The 2020 recipient of the Mae and Robert Carter
Endowment Women’s Studies Faculty Research Award was Dr. Tiffany E. Barber,
Assistant Profess of Africana Studies and Art History at the University of
Delaware. Dr.
Barber's research focuses on women artists of the Black diaspora working
in the United States and the broader Atlantic world, with a particular
interest in developing new modes of criticism and theory that contest
well-worn notions of feminist art as a reparative enterprise,
particularly with regard to women artists of African descent in the
West. The 2020 Women's Studies Faculty Research Award will support Dr.

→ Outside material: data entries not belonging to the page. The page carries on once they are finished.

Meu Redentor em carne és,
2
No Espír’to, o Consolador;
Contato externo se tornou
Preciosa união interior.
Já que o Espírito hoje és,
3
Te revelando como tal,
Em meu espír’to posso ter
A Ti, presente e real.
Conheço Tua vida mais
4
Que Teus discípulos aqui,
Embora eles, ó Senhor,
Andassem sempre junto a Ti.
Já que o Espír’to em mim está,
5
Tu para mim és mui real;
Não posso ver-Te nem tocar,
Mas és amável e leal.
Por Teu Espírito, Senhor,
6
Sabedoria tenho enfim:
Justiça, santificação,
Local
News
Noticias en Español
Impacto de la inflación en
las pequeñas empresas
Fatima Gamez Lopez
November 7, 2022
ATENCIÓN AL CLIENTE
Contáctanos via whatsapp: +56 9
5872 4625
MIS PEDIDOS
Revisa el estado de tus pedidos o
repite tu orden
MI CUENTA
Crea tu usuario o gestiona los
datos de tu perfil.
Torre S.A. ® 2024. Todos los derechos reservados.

Barber's completion of her book manuscript, Undesirability and Her Sisters: Black Women's Visual Work,
which consider how Black women's otherness at the intersection of race,
gender, and sexuality spurs aesthetic strategies of refusal within
contemporary Black feminist art practice and criticism. Bridging Women's
Studies, Art History, and Africana American Studies, Art History, and
performance studies, Dr. Barber's work explores the binary between
fracture and unity—rupture and repair—within critical theories of
Blackness and feminism as well as in everyday life, and in doing so,
expands the aesthetic and ethical terrain of what it means to be Black
and woman in the 21st century to reveal the omnipresence of historical
injury and strategies of survival.
Dr. Barber will present her research in Fall 2021 as part of The Carter Series Lecture.

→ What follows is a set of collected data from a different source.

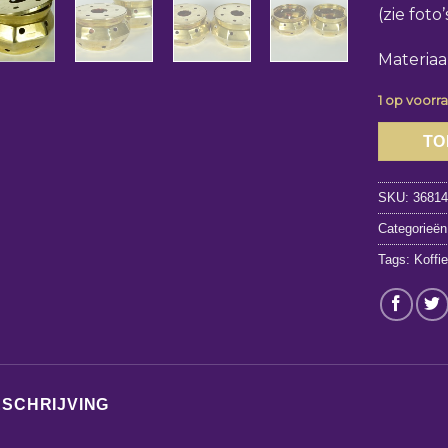
(zie foto’
Materiaa
1 op voorr
TO
SKU:
3681
Categorieë
Tags:
Koffi
SCHRIJVING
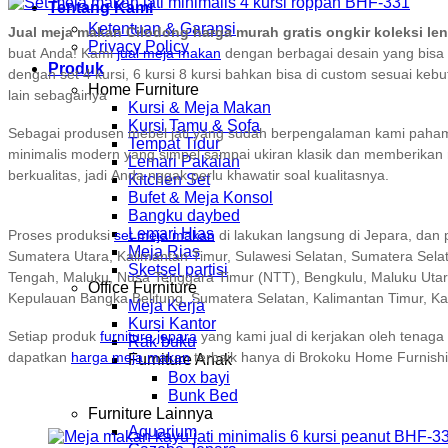
Tentang Kami
Ketentuan & Garansi
Jual meja makan Cilodong harga murah gratis ongkir koleksi l
Privacy Policy
buat Anda! Kami
jual meja makan
dengan berbagai desain yang bisa 
Produk
dengan set 4 kursi, 6 kursi 8 kursi bahkan bisa di custom sesuai k
Home Furniture
lain sebagainya
Kursi & Meja Makan
Kursi Tamu & Sofa
Sebagai produsen mebel jati yang sudah berpengalaman kami paham ka
Tempat Tidur
minimalis modern yang simpel sampai ukiran klasik dan memberikan
Lemari Pakaian
berkualitas, jadi Anda nggak perlu khawatir soal kualitasnya.
Kitchen Set
Bufet & Meja Konsol
Bangku daybed
Lemari Hias
Proses produksi
set meja makan
di lakukan langsung di Jepara, dan 
Meja Rias
Sumatera Utara, Kalimantan Timur, Sulawesi Selatan, Sumatera Sela
Sketsel partisi
Tengah, Maluku, Nusa Tenggara Timur (NTT), Bengkulu, Maluku Utara
Office Furniture
Kepulauan Bangka Belitung, Sumatera Selatan, Kalimantan Timur, K
Meja Kerja
Kursi Kantor
Setiap produk
furniture jepara
yang kami jual di kerjakan oleh tenaga 
Rak buku
dapatkan
harga meja makan
terbaik hanya di Brokoku Home Furnishi
Furniture Anak
Box bayi
Bunk Bed
Furniture Lainnya
Aquarium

The 2019 recipient of the Mae and Robert Carter Endowment Women’s Studies Faculty Research Award was Dr. Jaipreet Virdi, Assistant Professor, Department of History at the University of Delaware, received the 2019 Women’s Studies Faculty Research Award for her research “Gendering Deafness: Dorothy Brett’s Lived Experiences with Disability," which she presented for The Carter Series Lecture in November 2020. Dr. Virdi is a historian of medicine, technology, and disability. Her research and teaching interests include the history of medicine, the history of science, disability history, disability technologies, and material/visual culture studies. She received her PhD from the Institute for the History and Philosophy of Science and Technology at the University of Toronto (2014). Her research on Dorothy Brett offers an alternative perspective for examining Brett’s biography, focusing on her disability and gender performances.
The 2018 recipient of the Mae and
Robert Carter Endowment Women’s Studies Faculty Research Award was Dr. Ann V. Bell, Assistant Professor of Sociology, who presented her
research "A Neglected Disparity: Race, Class, Gender, and the Lived
Experience of Abortion" during her October 2019 lecture at UD. Dr.
Bell's research explored the disconnect between statistics and
women's lived experiences of abortion, asking how does the social
construction of abortion and its embedded stereotypes influence how
women understand and experience abortion? Furthermore, importantly, how
does one's life circumstances, including race, class, and gender, shape
such an experience? The standing room-only lecture was attended by students, faculty, and the UD community.
The 2017 recipient of the Mae and Robert Carter Endowment Women’s Studies Faculty Research Award was Dr. Mieke Eeckhaut, Assistant Professor of Sociology at
the Department of Sociology & Criminal Justice, University of
Delaware. The award supported Dr.
Eeckhaut's research to investigate the association between economic
conditiions and long-acting contraceptive methods such as female
sterilization, intrauterine devices, and implants during the Great
Recession
of 2007-2009. On November 1, 2018, Dr. Eeckhaut
presented her research "Women's Sterilization and Contraception During
the Great Recession, " as the Women & Gender Studies'
Fall Lecture Series in the Trabant
University Center Theater.
The 2016 recipient of the Mae and Robert Carter Endowment Women’s Studies Faculty Research Award Program was Dr. Rachael Hutchinson, Associate Professor of Japanese Studies, Department of Languages, Literatures and Cultures at the University of Delaware, who presented "The Representation of Women in Japanese War-Themed Video Games." Dr. Hutchinson’s research focused on the representation of women in Japanese war-themed videogames, specifically the highly popular online card game Kantai Collection.
The 2015 Mae and Robert Carter Endowment Women’s Studies Faculty Research Award recipient was Dr. Amanda Bullough, Assistant Professor of Management in the Lerner College of Business and Economics at the University of Delaware, for "Women Entrepreneurs: Resilience and Reducing Fear through Business Ownership." Building on her previous research in countries like Afghanistan, Dr. Bullough presented her newest data on women entrepreneurs' perceptions about culture and adversity, domestically (Chicago) and abroad (Pakistan), and how these perceptions not only affect their business decisions but also how entrepreneurial activity in turn affects their perceptions of adversity. Dr. Bullough's research spans entrepreneurship, leadership, organizational behavior, cross-cultural management, and international development. Her newest streams of research include entrepreneurship in war zones and under adverse conditions, global leadership, and women's entrepreneurship and leadership.